Share and share alike: the city of Amsterdam is starting a limited trial of sharing its office space next week.

Nanette Schippers, programme manager of the ‘sharing economy’ drive told journalists on Thursday that Europe’s first self-proclaimed ‘sharing city’ will be loaning unused office space to charities in need of a meeting room.

‘We also say practice what you preach, and if you are a sharing city, you have to share yourself as well,’ she said on Thursday. ‘We are now in a pre-trial phase: we want to share our meeting rooms. On Friday afternoon, weekends and other times it’s not that busy, and they just standing there doing nothing. And we know that a lot of people are looking for meeting rooms.

‘So we want to open up these spaces for foundations that want to have a social impact in Amsterdam.

From next Monday the trial begins with one organisation taking a regular meeting spot at the city’s offices in central Amsterdam.

Competition?

Schippers admitted that the idea has been hard to put into action, and that she has had proactive meetings with other office rental firms. ‘Because we are a government, we have to cover security issues and can’t have our economic activities competing with professional meeting room businesses,’ she said.

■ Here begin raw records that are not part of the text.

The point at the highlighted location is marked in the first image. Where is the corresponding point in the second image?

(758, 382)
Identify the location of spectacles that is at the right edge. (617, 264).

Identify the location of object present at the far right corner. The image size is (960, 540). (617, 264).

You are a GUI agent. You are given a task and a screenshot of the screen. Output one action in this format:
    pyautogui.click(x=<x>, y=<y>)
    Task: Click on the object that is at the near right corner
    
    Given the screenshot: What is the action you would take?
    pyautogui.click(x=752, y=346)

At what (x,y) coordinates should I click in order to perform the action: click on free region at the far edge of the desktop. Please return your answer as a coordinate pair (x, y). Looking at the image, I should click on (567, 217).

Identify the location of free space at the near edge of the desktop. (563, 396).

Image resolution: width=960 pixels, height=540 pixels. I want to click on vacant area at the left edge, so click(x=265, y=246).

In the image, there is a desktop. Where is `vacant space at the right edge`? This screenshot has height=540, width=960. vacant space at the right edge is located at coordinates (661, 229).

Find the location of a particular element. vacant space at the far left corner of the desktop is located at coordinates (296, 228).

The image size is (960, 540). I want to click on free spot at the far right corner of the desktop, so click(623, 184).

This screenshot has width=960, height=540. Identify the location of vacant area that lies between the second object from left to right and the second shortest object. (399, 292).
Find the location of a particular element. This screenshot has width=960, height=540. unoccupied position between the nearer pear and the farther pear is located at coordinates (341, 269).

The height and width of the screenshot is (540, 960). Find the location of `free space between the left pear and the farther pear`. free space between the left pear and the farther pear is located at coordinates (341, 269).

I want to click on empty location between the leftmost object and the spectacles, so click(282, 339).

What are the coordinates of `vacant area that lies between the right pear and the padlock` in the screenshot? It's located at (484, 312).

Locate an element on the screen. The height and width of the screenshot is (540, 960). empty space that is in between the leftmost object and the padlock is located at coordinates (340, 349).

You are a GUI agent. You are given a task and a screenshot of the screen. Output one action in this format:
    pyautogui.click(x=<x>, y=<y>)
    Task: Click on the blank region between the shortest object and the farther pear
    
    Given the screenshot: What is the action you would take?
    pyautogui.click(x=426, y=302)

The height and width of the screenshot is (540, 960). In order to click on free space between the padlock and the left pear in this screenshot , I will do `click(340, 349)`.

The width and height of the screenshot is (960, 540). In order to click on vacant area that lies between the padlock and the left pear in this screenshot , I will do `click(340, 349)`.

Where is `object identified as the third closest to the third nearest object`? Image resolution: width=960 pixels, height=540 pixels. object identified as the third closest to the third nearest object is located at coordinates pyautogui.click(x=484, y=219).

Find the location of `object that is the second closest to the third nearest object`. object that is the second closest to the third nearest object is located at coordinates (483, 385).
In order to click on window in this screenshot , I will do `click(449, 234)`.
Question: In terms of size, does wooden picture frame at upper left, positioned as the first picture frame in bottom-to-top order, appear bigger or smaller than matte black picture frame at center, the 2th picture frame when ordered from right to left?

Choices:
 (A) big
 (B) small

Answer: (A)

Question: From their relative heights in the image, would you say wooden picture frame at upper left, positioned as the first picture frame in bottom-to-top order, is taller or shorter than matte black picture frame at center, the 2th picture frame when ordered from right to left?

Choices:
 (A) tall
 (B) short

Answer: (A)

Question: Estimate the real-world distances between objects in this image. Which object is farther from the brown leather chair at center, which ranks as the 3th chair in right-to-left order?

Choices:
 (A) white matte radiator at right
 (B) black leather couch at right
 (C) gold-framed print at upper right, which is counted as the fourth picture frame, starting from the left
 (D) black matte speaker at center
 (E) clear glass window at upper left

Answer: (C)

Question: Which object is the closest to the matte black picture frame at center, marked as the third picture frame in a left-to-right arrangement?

‘For us it’s also a trial to see when they leave, if we have to clean up, what the questions are during the day, can we just open up for them and leave again – it’s a very practical learning curve. If it works, we will expand it and more meeting rooms will be opened up and we will probably find a nice sharing platform [website].’

Amsterdam launched an initiative to encourage start-up companies, larger businesses, social organisations and individuals to share resources, knowledge and services – freely, and for cash – after research by Pieter van de Glind suggesting that 84% of Amsterdammers are willing to share.

Last year, it ran a meeting for international deputy mayors on the subject and other aims include offering dedicated space in an underground car park for people willing to share their cars and linking up the Stadspas city pass with sharing initiatives as a general service for all – discounted for the elderly or those on low incomes.

Cooperate

Harmen van Sprang, who co-founded the shareNL networking organisation with Van de Glind, told DutchNews.nl: ‘[The office sharing pilot] is quite an interesting attempt by the City of Amsterdam to unlock idle capacity.’

He said it wouldn’t provide unfair competition for commercial shared office spaces, but that co-working spaces such as Seats2Meet might well be willing to cooperate with the city using their technology.

‘[The city] is willing to learn from this and to adjust where needed to maintain a level playing field,’ he added. ‘The Amsterdam approach is to collaborate between public and private parties and as long as every stakeholder is prepared to participate in and learn…we will all benefit.’

A spokesman for Regus office space provider was contacted for comment.